When the transmitter clock and CLOCK B are in phase, PLL 203 supplies a lock indication signal to receiving device 202, informing the device it can now reliably use CLOCK B to sample the DATA signal from transmitting device 201. Only after this time (e.g., phase lock) can reliable communication occur.
It should be noted that the transmitting device 201 and receiving device 202, as with most digital communications systems, are able to adjust their clock frequencies within a certain range "F.sub.w " about a nominal frequency "F.sub.o ", at a certain rate. When communication is initiated between the transmitter device 201 and the receiving device 202, the initial phase difference between the transmitter clock and the receiver clock can be any value within a range of zero degrees to 180 degrees. Hence, based upon the rate at which the frequencies and phases can be adjusted, and based upon the size of the range, system 200 will require a significant amount of time to acquire phase lock.

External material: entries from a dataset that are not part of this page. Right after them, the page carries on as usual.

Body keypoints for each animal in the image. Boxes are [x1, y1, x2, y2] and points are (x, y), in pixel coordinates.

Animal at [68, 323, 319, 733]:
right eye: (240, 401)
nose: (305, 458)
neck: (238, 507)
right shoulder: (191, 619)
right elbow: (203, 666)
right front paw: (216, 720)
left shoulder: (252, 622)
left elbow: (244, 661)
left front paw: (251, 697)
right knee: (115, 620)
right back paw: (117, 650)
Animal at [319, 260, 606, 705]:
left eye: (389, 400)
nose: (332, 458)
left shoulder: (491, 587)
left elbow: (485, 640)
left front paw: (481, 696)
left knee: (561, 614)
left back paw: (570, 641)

For example, in case where system 200 is a DECT (Digital Enhanced Cordless Telephony) system connected to an ISDN central office branch exchange where the transmitter clock frequency=8 kHz and (F.sub.w /F.sub.o)=10.sup.-5, phase lock time may run up to seven seconds. Phase lock time can increase even more significantly if the transmitter clock frequency or the receiver clock frequency (e.g., CLOCK B) deviates from F.sub.o. Acquiring phase lock requires that the CLOCK B signal be tuned to deviate as much as possible from the transmitter clock frequency so that the phases of both frequencies approach each other as fast as possible, with CLOCK B being slowly slewed by PLL 203 and VCO 205. This resembles two trucks on an uphill highway trying to catch up with each other, having the same engine horsepower.

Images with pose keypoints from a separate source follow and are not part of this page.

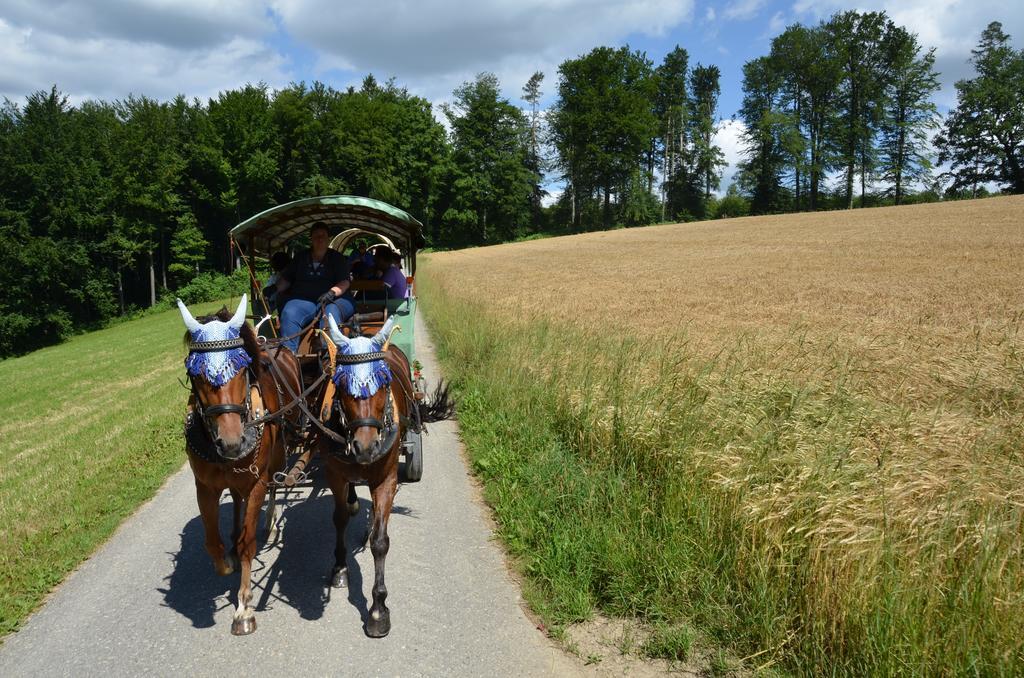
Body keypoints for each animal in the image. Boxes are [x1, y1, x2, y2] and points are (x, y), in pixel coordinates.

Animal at [177, 297, 299, 639]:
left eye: (243, 368)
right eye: (196, 374)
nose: (231, 442)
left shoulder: (256, 482)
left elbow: (248, 542)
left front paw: (244, 606)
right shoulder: (204, 487)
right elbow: (211, 542)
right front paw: (227, 561)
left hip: (279, 454)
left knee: (274, 485)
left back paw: (270, 521)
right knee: (235, 498)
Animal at [317, 315, 450, 639]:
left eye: (384, 382)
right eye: (341, 385)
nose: (366, 446)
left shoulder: (386, 480)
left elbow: (380, 541)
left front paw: (378, 610)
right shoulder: (334, 473)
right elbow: (339, 518)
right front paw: (340, 568)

Phase lock has to be achieved each time the phone rings before useful communication can start. Prior to synchronization, no reliable communication can be established between the two digital telephone devices. Moreover, in some digital telephone devices, the device's specifications may even require that its communications circuits be disabled during synchronization acquisition (e.g., before a stable lock condition is achieved) because frequencies may be out of their specified range during that time.

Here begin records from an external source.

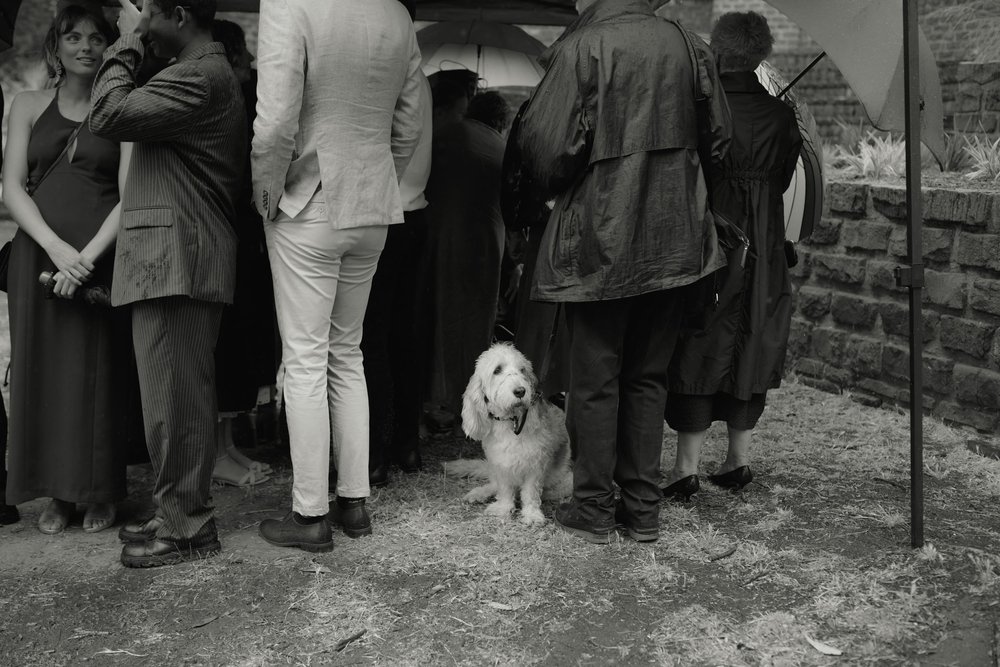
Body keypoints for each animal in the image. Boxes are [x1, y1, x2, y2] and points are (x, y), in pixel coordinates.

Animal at [444, 344, 576, 528]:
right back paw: (479, 493)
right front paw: (503, 508)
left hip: (567, 481)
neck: (510, 421)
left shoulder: (535, 466)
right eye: (497, 370)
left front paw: (532, 514)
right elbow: (504, 489)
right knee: (494, 483)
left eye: (522, 370)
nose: (520, 391)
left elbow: (530, 493)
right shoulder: (500, 463)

This presents an increasingly problematic situation, in that the majority of the more modern communications devices rely upon connections that are frequently established and released and tuning ranges F.sub.w are reduced. The communications link is established as needed, as rapidly as possible, and subsequently released as rapidly as possible when no longer needed (e.g., in order best to conserve frequency bandwidth, to achieve high system utilization rates, to serve more customers, and the like).
Thus, what is required is a system for digital transmission which overcomes the slow synchronization limitations of the prior art. The required system should provide for digital transmission and reception systems which achieve rapid phase lock. The required system should be capable of rapidly establishing a stable communications link as needed. The present invention provides a novel solution to these requirements.